I blinked at Patience and said, “What is a touch screen?”
She proceeded to glide her finger across the screen. The screen changed at lightning speed. All I saw was rows and rows of icons. Next she turned the phone sideways and a keyboard came up and she stated tapping keys to show me how to text message. Then she flipped the phone back to portrait mode and slid her finger up and down as the screen listed what I thought was hundreds of contacts. This whole demonstration took 30 seconds. She handed me the demo phone and told me to try it. So I slid my finger across the phone and nothing happened.
I think at this point Patience was losing some patience because in a controlled stiff voice she said, “I don’t think you understand the touch screen concept. You don’t push down on the screen and drag your finger across it. You only need to lightly touch it and gently guide your finger across the screen.”
In my defense I said, “ I just got use to pushing button like crazy to make one simple phone call and I still struggle with a mouse when I use the computer, This whole touch screen concept is going take me a while to learn. It is a totally different skill set of gesturing techniques. Besides, what about smudges? I am thinking after about a week I wouldn’t be able to see the screen through the smudges.”
Patience: “No the newer iphones come with fingerprint-resistant oleophobic coating.”
I didn’t want to get into an explanation about why the iphone was afraid of butter, so I changed the subject and asked what other things the iphone could do.
Patience’s face it up. Now I was asking a question she could identify with. She even took out her own personal iphone and said, “let me show you some of the apps I have on my own iphone. You will be amazed. Here, look at this. It is my Walmart list. It will list the items in order from east to west or west to east depending on which door I go in. See this little box next to each item? I touch the box and it checks it off the list.”
Me: “I just can’t quiet imagine that a little check marked box is going to give me the same satisfaction as physically crossing an item off a handwritten list with a real pencil.”
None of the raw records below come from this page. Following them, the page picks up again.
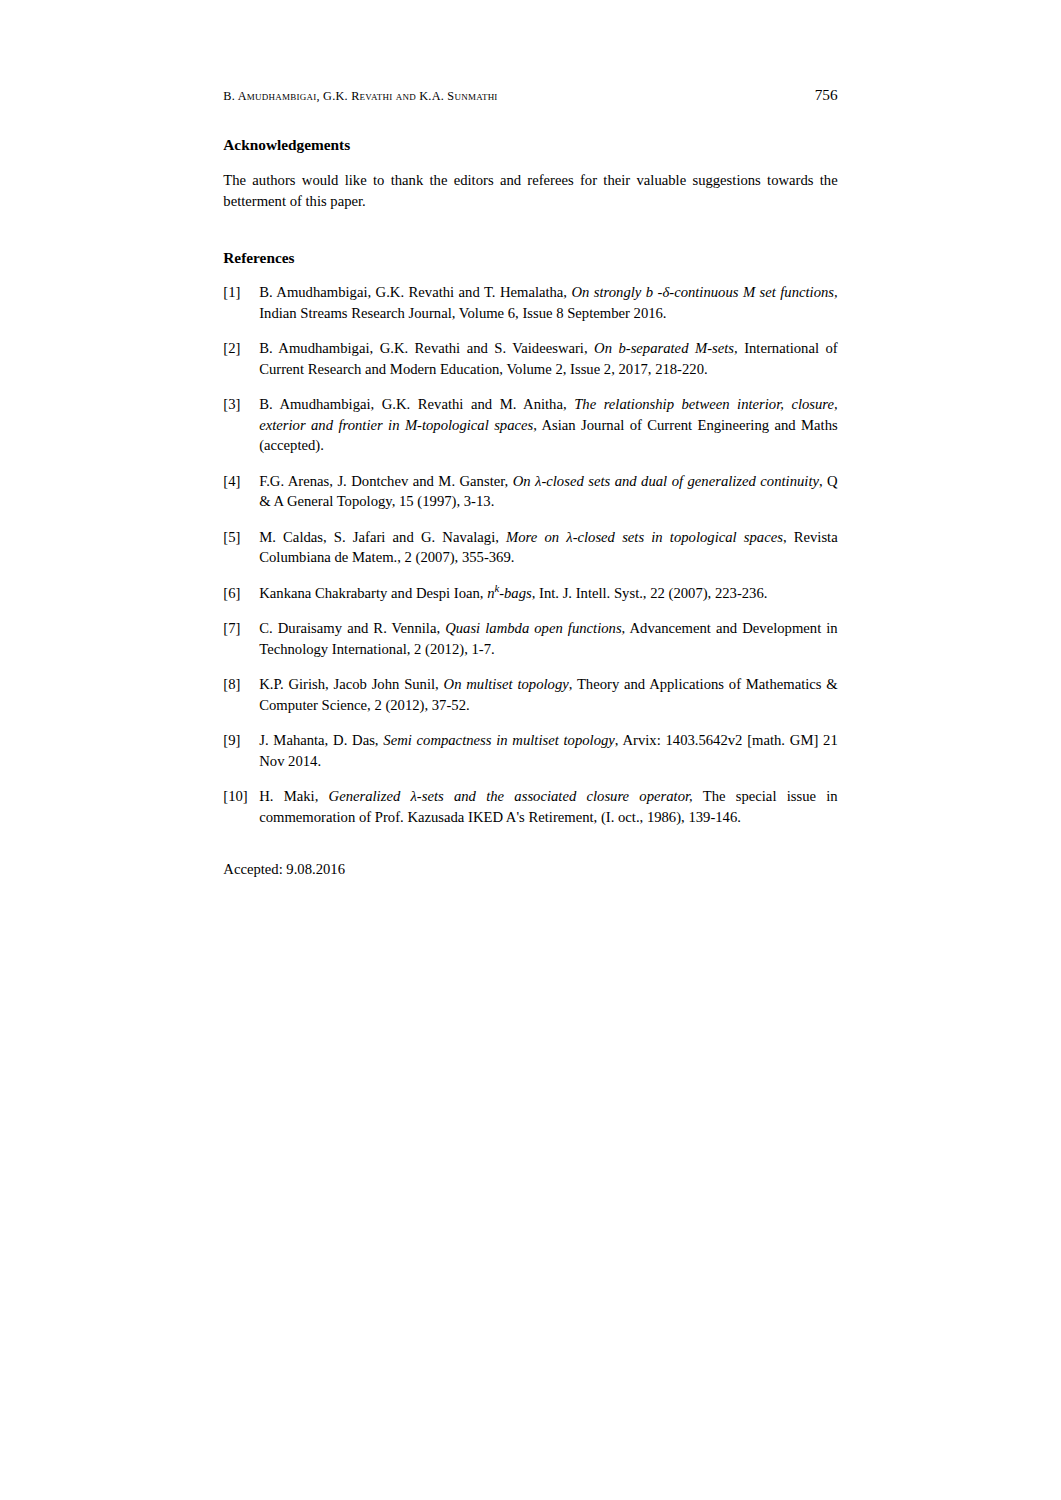B. Amudhambigai, G.K. Revathi and K.A. Sunmathi 756
Acknowledgements
The authors would like to thank the editors and referees for their valuable suggestions towards the betterment of this paper.
References
[1] B. Amudhambigai, G.K. Revathi and T. Hemalatha, On strongly b -δ-continuous M set functions, Indian Streams Research Journal, Volume 6, Issue 8 September 2016.
[2] B. Amudhambigai, G.K. Revathi and S. Vaideeswari, On b-separated M-sets, International of Current Research and Modern Education, Volume 2, Issue 2, 2017, 218-220.
[3] B. Amudhambigai, G.K. Revathi and M. Anitha, The relationship between interior, closure, exterior and frontier in M-topological spaces, Asian Journal of Current Engineering and Maths (accepted).
[4] F.G. Arenas, J. Dontchev and M. Ganster, On λ-closed sets and dual of generalized continuity, Q & A General Topology, 15 (1997), 3-13.
[5] M. Caldas, S. Jafari and G. Navalagi, More on λ-closed sets in topological spaces, Revista Columbiana de Matem., 2 (2007), 355-369.
[6] Kankana Chakrabarty and Despi Ioan, nk-bags, Int. J. Intell. Syst., 22 (2007), 223-236.
[7] C. Duraisamy and R. Vennila, Quasi lambda open functions, Advancement and Development in Technology International, 2 (2012), 1-7.
[8] K.P. Girish, Jacob John Sunil, On multiset topology, Theory and Applications of Mathematics & Computer Science, 2 (2012), 37-52.
[9] J. Mahanta, D. Das, Semi compactness in multiset topology, Arvix: 1403.5642v2 [math. GM] 21 Nov 2014.
[10] H. Maki, Generalized λ-sets and the associated closure operator, The special issue in commemoration of Prof. Kazusada IKED A's Retirement, (I. oct., 1986), 139-146.
Accepted: 9.08.2016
Patience: “Look at this!” It is a calorie counter. Enter your height and weight. It will figure out your body mass index, how much weight you need to loose, and calculate how many calories you can eat per day. At each meal you can enter what you ate and it will keep a running total of how many calories you have consumed and how many you can still eat the rest of the day.”
Me: “Unfortunately I would be done eating at 10:30am after I have had a French Silk Pie Blizzard from the Dairy Queen.”
Patience: “Let me ask you this, do you have children?”
Me: “Yes, I have one son.”
Patience: “Ok, you are going to love this. This app keeps track of family member at all times. Here let me show you.”
Her fingers flew across the screen and a google map picture came into view with a little blue dot.
The she used two finger flying in all directions to zoom in on the green dot.
Patience” “See the green dot. That is my son and I can tell exactly where he is.”
I was truly amazed. She zoomed in until I could make out the high school. We watched as the green dot moved away from the high school and headed north. Patience explained that her son had third period free and was probably going to run some errands. I have to say I was fascinated watching the green dot move around very recognizable areas on the google map and the come to an abrupt stop.
Me:” Hey, didn’t the green dot just stop at the adult video store?”
Patience looked closer at her phone, snapped it shut and said, “Were you planning to purchase an iphone today and lock yourself into a 2 year contract?”
Me: “Actually I am just still gather information.”
Patience: “Then perhaps you would like to check out our competition across the street.”
Me: “But wait, I was going to ask about the panoramic camera features, SIRI, and fring.”
Patience: “I am sorry but you have used up all the data minutes we allow per customer.”
She turned and walked over to this lady that must have been 85. She proceeded to help her pick out a d pink glitzy peacock design case for iphone.